:: What is being asked ::
Reproduce the first line of the entries that follow and each later line, word for word, ending with the one containing "(colorectal) stained for".

:: Raw data ::
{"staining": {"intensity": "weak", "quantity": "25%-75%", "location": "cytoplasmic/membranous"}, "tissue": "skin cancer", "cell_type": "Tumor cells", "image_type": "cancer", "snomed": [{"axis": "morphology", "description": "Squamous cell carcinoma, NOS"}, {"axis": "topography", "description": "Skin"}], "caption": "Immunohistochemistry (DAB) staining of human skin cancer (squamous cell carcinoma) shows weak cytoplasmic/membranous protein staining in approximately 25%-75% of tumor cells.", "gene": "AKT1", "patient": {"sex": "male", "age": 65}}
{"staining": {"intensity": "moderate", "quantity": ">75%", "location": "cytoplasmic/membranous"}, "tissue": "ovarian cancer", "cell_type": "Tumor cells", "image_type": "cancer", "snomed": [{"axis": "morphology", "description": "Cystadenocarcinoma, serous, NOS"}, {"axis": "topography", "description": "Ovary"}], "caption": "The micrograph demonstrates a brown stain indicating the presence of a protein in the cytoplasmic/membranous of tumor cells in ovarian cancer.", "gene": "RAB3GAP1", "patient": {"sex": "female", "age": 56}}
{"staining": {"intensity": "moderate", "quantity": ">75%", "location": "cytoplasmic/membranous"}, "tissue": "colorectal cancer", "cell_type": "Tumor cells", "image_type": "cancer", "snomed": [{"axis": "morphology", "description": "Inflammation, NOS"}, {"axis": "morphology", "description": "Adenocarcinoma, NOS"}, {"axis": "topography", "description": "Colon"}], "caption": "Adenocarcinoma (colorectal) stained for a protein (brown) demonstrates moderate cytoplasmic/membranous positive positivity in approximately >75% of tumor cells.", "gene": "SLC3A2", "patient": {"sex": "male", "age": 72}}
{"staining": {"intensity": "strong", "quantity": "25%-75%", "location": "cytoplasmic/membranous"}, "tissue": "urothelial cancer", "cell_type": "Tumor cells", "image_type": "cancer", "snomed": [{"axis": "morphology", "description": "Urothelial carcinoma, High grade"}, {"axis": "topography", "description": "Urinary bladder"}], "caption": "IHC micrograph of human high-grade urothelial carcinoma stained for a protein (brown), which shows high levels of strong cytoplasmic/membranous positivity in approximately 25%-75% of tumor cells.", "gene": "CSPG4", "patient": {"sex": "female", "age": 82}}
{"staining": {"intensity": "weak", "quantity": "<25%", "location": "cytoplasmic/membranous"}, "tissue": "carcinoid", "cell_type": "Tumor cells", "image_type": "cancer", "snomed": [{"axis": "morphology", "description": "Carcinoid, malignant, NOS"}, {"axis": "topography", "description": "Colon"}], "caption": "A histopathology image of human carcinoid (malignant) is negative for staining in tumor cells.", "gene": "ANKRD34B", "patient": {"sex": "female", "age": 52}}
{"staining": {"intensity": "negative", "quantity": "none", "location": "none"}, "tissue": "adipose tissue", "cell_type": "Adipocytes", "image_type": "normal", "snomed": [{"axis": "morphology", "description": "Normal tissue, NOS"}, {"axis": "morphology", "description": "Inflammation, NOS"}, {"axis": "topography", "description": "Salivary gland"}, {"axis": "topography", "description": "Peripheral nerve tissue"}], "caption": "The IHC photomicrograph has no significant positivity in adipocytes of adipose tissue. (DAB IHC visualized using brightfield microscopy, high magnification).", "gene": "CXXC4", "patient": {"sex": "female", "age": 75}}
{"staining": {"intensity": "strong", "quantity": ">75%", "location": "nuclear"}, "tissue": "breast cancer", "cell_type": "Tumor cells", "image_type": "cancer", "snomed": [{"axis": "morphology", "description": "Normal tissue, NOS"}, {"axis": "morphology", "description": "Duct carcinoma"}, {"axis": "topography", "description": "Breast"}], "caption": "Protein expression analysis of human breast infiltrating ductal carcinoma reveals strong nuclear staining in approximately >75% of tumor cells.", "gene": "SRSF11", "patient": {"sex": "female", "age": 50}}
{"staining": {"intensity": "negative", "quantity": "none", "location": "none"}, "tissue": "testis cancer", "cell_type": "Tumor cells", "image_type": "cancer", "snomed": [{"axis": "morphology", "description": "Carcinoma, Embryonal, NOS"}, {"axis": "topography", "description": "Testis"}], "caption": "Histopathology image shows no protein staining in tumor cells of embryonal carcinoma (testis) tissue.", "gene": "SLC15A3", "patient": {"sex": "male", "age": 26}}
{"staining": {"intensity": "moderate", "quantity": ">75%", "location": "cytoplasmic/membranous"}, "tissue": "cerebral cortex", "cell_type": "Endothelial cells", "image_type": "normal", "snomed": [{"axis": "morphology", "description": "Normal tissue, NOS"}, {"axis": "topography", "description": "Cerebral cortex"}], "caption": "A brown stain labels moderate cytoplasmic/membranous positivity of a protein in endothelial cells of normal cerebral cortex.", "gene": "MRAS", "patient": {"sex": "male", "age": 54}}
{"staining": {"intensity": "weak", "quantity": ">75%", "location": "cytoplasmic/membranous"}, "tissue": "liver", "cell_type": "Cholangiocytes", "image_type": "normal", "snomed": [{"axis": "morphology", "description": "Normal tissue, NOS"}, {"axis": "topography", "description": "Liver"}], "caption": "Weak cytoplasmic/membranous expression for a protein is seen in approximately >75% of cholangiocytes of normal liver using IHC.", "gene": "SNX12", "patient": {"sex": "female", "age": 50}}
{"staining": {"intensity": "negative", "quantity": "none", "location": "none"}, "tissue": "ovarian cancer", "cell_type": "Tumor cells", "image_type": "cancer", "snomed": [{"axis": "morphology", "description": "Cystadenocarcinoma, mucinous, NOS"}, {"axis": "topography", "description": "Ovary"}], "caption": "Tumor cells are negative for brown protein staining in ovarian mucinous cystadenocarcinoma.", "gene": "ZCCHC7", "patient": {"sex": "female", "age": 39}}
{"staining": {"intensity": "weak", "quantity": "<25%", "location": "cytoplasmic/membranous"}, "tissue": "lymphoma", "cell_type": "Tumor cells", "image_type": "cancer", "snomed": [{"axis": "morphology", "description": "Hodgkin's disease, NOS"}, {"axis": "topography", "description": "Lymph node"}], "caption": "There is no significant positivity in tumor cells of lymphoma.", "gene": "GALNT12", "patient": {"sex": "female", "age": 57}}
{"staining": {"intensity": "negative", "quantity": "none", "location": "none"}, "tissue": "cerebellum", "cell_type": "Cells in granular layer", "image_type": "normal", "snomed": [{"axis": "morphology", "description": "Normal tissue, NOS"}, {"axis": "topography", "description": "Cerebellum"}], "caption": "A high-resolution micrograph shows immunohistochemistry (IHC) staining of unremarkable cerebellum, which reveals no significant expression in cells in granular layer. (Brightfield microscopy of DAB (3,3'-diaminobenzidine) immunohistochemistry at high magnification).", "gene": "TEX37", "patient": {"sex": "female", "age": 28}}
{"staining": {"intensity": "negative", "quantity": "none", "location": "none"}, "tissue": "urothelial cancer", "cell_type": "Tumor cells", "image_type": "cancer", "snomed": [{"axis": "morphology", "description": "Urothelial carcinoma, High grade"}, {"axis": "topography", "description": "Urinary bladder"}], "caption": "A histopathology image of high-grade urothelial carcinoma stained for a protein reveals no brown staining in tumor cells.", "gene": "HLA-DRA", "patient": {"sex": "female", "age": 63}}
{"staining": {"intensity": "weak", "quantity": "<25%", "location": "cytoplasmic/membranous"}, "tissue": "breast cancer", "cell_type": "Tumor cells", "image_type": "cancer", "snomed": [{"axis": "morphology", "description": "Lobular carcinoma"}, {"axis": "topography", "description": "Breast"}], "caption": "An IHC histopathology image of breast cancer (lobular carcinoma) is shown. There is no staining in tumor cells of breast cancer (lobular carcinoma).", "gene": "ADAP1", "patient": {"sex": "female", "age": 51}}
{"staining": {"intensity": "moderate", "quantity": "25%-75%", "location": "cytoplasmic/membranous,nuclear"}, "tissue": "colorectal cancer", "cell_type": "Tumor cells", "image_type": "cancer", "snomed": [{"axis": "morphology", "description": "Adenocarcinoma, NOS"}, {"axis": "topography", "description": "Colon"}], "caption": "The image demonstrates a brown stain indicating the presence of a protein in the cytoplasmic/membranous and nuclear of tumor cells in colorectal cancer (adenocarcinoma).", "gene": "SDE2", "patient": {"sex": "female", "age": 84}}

:: Task answer ::
{"staining": {"intensity": "weak", "quantity": "25%-75%", "location": "cytoplasmic/membranous"}, "tissue": "skin cancer", "cell_type": "Tumor cells", "image_type": "cancer", "snomed": [{"axis": "morphology", "description": "Squamous cell carcinoma, NOS"}, {"axis": "topography", "description": "Skin"}], "caption": "Immunohistochemistry (DAB) staining of human skin cancer (squamous cell carcinoma) shows weak cytoplasmic/membranous protein staining in approximately 25%-75% of tumor cells.", "gene": "AKT1", "patient": {"sex": "male", "age": 65}}
{"staining": {"intensity": "moderate", "quantity": ">75%", "location": "cytoplasmic/membranous"}, "tissue": "ovarian cancer", "cell_type": "Tumor cells", "image_type": "cancer", "snomed": [{"axis": "morphology", "description": "Cystadenocarcinoma, serous, NOS"}, {"axis": "topography", "description": "Ovary"}], "caption": "The micrograph demonstrates a brown stain indicating the presence of a protein in the cytoplasmic/membranous of tumor cells in ovarian cancer.", "gene": "RAB3GAP1", "patient": {"sex": "female", "age": 56}}
{"staining": {"intensity": "moderate", "quantity": ">75%", "location": "cytoplasmic/membranous"}, "tissue": "colorectal cancer", "cell_type": "Tumor cells", "image_type": "cancer", "snomed": [{"axis": "morphology", "description": "Inflammation, NOS"}, {"axis": "morphology", "description": "Adenocarcinoma, NOS"}, {"axis": "topography", "description": "Colon"}], "caption": "Adenocarcinoma (colorectal) stained for a protein (brown) demonstrates moderate cytoplasmic/membranous positive positivity in approximately >75% of tumor cells.", "gene": "SLC3A2", "patient": {"sex": "male", "age": 72}}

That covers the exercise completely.